What would be his role? The Patriots' top three cornerback spots are pretty much set in stone in the form of Stephon Gilmore, Eric Rowe and Jason McCourty. Alexander would therefore start off his career with the team as the fourth, matchup-specific option on the depth chart and a mainstay on special teams.
How many downs can he play? Four, even though he would not be projected to do so early on in his Patriots tenure. Alexander would see most defensive playing time as part of specific nickel and dime packages and then come onto the field again in the kicking game.

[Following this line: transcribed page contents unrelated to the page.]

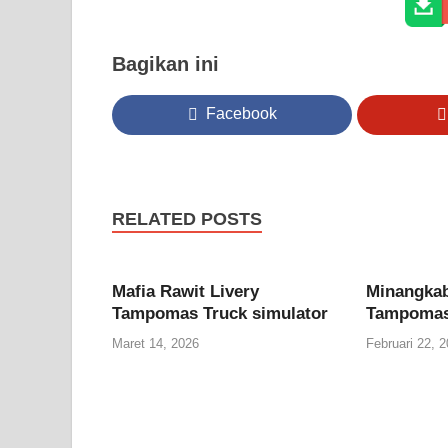
Bagikan ini
Facebook
RELATED POSTS
Mafia Rawit Livery
Minangkab
Tampomas Truck simulator
Tampomas 
Maret 14, 2026
Februari 22, 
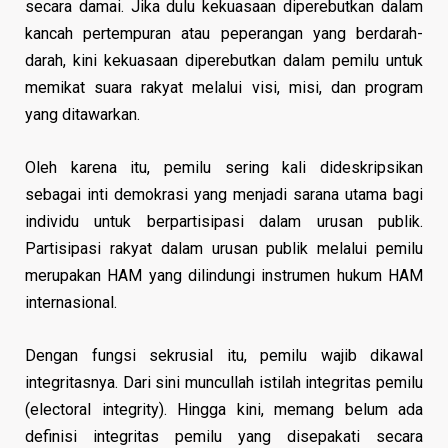
secara damai. Jika dulu kekuasaan diperebutkan dalam
kancah pertempuran atau peperangan yang berdarah-
darah, kini kekuasaan diperebutkan dalam pemilu untuk
memikat suara rakyat melalui visi, misi, dan program
yang ditawarkan.
Oleh karena itu, pemilu sering kali dideskripsikan
sebagai inti demokrasi yang menjadi sarana utama bagi
individu untuk berpartisipasi dalam urusan publik.
Partisipasi rakyat dalam urusan publik melalui pemilu
merupakan HAM yang dilindungi instrumen hukum HAM
internasional.
Dengan fungsi sekrusial itu, pemilu wajib dikawal
integritasnya. Dari sini muncullah istilah integritas pemilu
(electoral integrity). Hingga kini, memang belum ada
definisi integritas pemilu yang disepakati secara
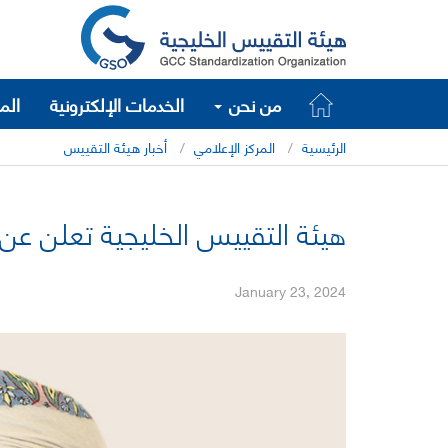
من نحن
الخدمات الإلكترونية
الم
الرئيسية
المركز الإعلامي
أخبار هيئة التقييس
هيئة التقييس الخليجية تعلن عن خطته
January 23, 2024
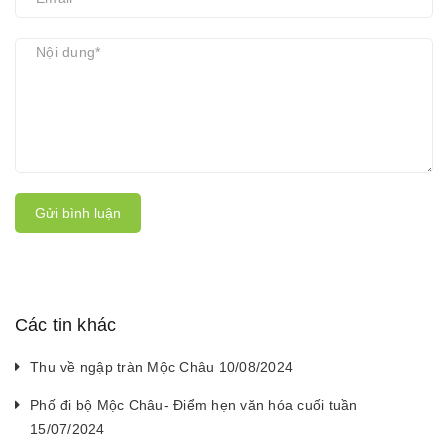
Gửi bình luận
Các tin khác
Thu về ngập tràn Mộc Châu 10/08/2024
Phố đi bộ Mộc Châu- Điểm hẹn văn hóa cuối tuần
15/07/2024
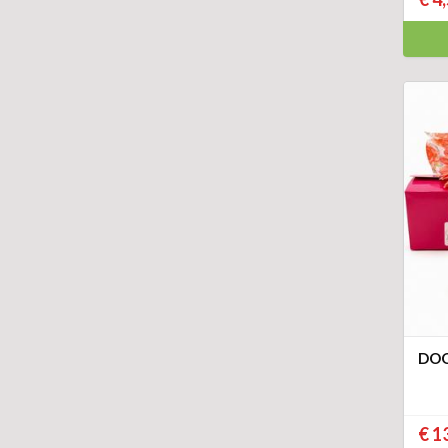
DOO
€ 1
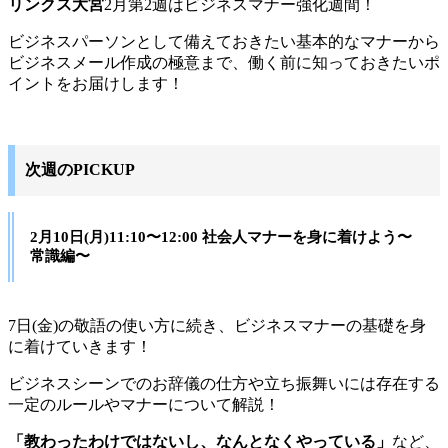
リンクス大宮
2月第2週はビジネスマナー強化週間！
ビジネスパーソンとして備えておきたい基本的なマナーから
ビジネスメール作成の極意まで、働く前に知っておきたいポ
イントをお届けします！
次週のPICKUP
2月10日(月)11:10〜12:00 社会人マナーを身に着けよう〜
常識編〜
7日(金)の敬語の使い方に続き、ビジネスマナーの基礎を身
に着けていきます！
ビジネスシーンでのお辞儀の仕方や立ち振舞いには存在する
一定のルールやマナーについて解説！
「教わったわけではないし、なんとなくやっている」
など、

What is his special teams value? As noted above, Alexander was a very active special teamer at Louisville. Overall, he ran back 43 for 424 yards and a score in his three seasons with the team. Furthermore, he saw time as an edge rusher on field goal and extra point attempts and has the abilities to serve as a coverage player on both punts and kickoffs.
Does he have positional versatility? As noted above, Alexander can play multiple roles on both defense and special teams. Defensively, he is able to play in man and zone schemes and can be used on the perimeter and in the slot. While his length would make him a less-then ideal matchup for taller receivers, he is shifty enough to effectively cover opposing teams' quicker receivers.
Will his role change from year 1 to year 2? With both Eric Rowe and Jason McCourty entering a contract year, Alexander should be in line to earn a starting role in 2019 as the staring cornerback opposite Stephon Gilmore – no matter if Rowe and/or the younger of the two McCourty brothers are ultimately brought back.
Which current Patriots will he have to beat out? While Gilmore and Rowe offer a slightly different skill set than Alexander due to their height, every other cornerback on the roster would be direct competition for practice and playing time (not a roster spot, though, as Alexander would be a lock) – starting with McCourty, Jonathan Jones and Cyrus Jones.
Why the Patriots? As noted above, two of the Patriots' top three cornerbacks at the moment are entering the final year of their respective contracts. New England is therefore in need to find a long-term option at the position and Alexander would be just that. Despite his injury situation and questions marks regarding his length, he would be a solid player able to contribute from day one forward on both defense and special teams.
Basically serving as an upgrade over Cyrus Jones, Alexander certainly has the talent to become a quality starter further down the line – giving New England some stability at the cornerback position as the team is expected to enter a transitional phase elsewhere in its defensive backfield: Both starting safeties Devin McCourty and Patrick Chung are on the wrong side of 30, after all, and will need to be replaced in a few years.
Why not the Patriots? The Patriots' need at cornerback very much depends on how the team views Cyrus Jones and Jonathan Jones coming off ACL injuries. If the team feels like both players can provide adequate long-term depth at the position, investing a first-round draft choice in Alexander might be too much of a luxury considering the holes the team has to fill elsewhere.
Verdict: Alexander certainly is an intriguing player due to his athleticism and versatility – one that should come off the board in the middle-late portion of round one. And even though the Patriots have plenty of bodies at cornerback right now, he would be a nice addition to the secondary that comes with the potential of turning into a quality starter a year or two down the line. As such, it would not be a surprise to see New England use one of its two first-rounders to get the Louisville prospect on board.